Greece's conservative opposition leader lambasted outgoing Prime Minister Alexis Tsipras for dragging the country back to elections after just seven months in power. Pictured: Alexis Tsipras arrives for a meeting with members of the political committee at the Syriza party headquarters in Athens, Greece, on Friday, Aug. 21, 2015. Getty Images/Bloomberg/Kostas Tsironis

ATHENS (Reuters) - Greece's conservative opposition leader acknowledged on Monday that he could not form a government and lambasted outgoing Prime Minister Alexis Tsipras for dragging the country back to elections after just seven months in power.
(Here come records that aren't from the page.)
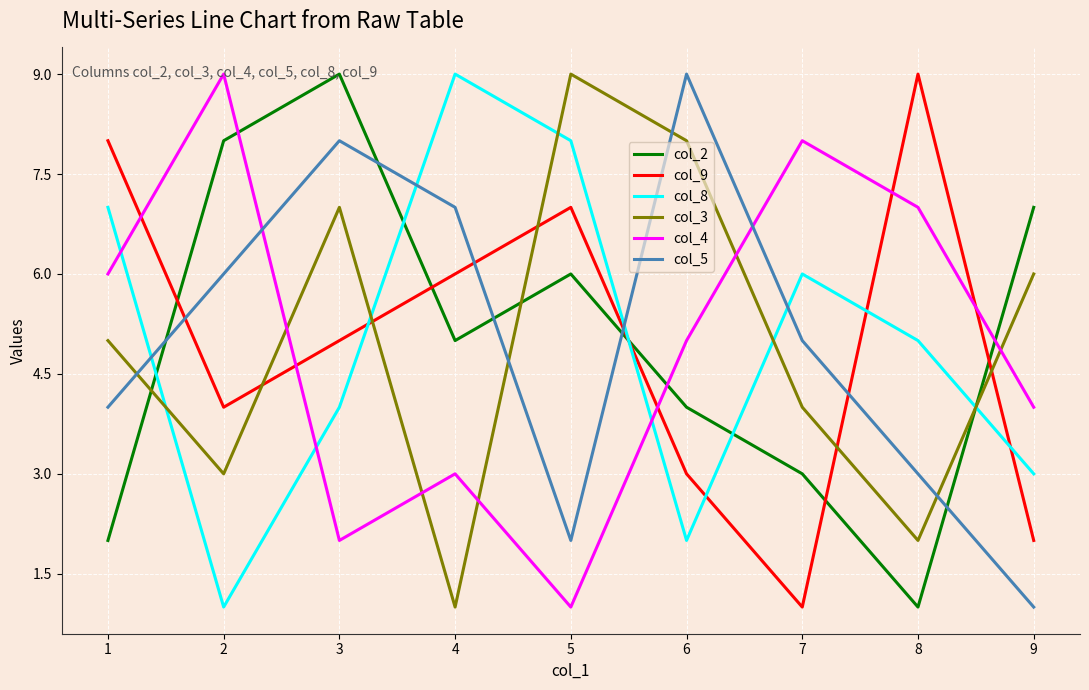

The value of col_5 at 1 is 8. True or false?

False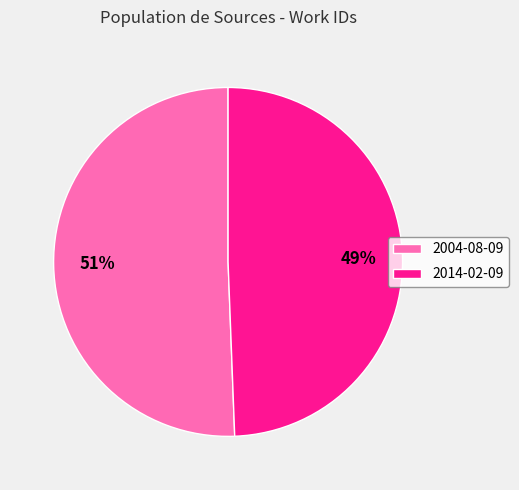

To the nearest percent, what is the average slice percentage?

50%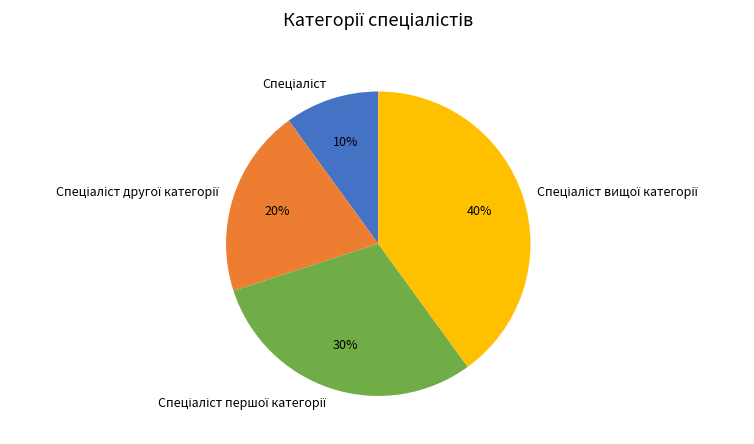

How many segments does this pie chart have?

4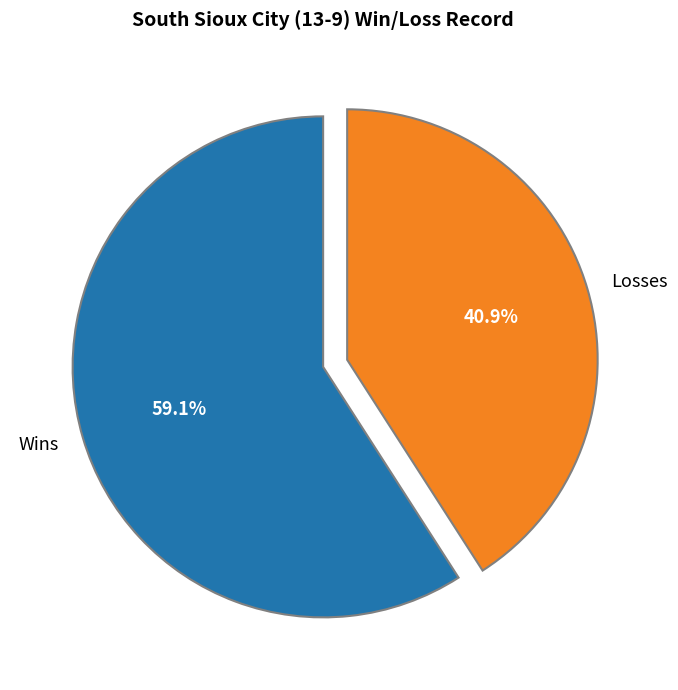

To the nearest percent, what is the difference between the Losses and Wins slice percentages?

18%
After a fruitless three-day search for a coalition partner, New Democracy leader Vangelis Meimarakishanded back a mandate to form a government to the country's president.

The baton now passes to the third largest bloc in parliament, the far-left Popular Unity party that broke away from Tsipras's leftist Syriza party just last week with 25 lawmakers in the 300-seat chamber. The president's office said party leader Panagiotis Lafazanis would be formally given the mandate at a meeting at 1 p.m. (0600 EDT).

The anti-bailout party is expected to be equally unsuccessful in putting together a coalition in the three days allotted to it, after which a caretaker government will be installed to arrange elections.

Tsipras's office has attacked the decision of opposition parties to take their time and exhaust their constitutional mandate to form a government, saying it would just delay the inevitable elections.

But the conservative Meimarakis - whose party is not expected to perform strongly if elections are held now - accused Tsipras of taking Greece down a "destructive path" by holding polls at a time when its future in the euro zone remains far from fully secure.

"I believe that even now he can realize (it) and meet with us and try to come to some understanding to avoid such a course. He has acknowledged in parliament that the Grexit ghost is still hovering over the country," Meimarakis told the president.

"He thinks he can be the first party in the next parliament - I'm wondering with whom he wants to do this, since he doesn't want to see any of us again."

Days after clinching an 86 billion euro ($99 billion) bailout from euro zone and International Monetary Fund, Tsipras resigned to pave the way for elections that could come as early as Sept. 20.

Snap polls were widely expected in the autumn but Tsipras was forced to move quickly after nearly a third of his lawmakers defied him in parliament to vote against the bailout deal, leaving him reliant on opposition support.

Considered by many Greeks as an anti-bailout champion who valiantly fought against German-led austerity before being beaten into submission, Tsipras remains highly popular and is widely expected to return to power when elections are held.

His Syriza party has said it is aiming for an absolute majority but analysts expect him to fall short of that, forcing him to hunt for a coalition partner again.

The centrist To Potami party - a pro-euro party that has supported Tsipras in bailout votes in parliament - and the right-wing Independent Greeks party, currently Tsipras's ally, are both considered potential coalition candidates.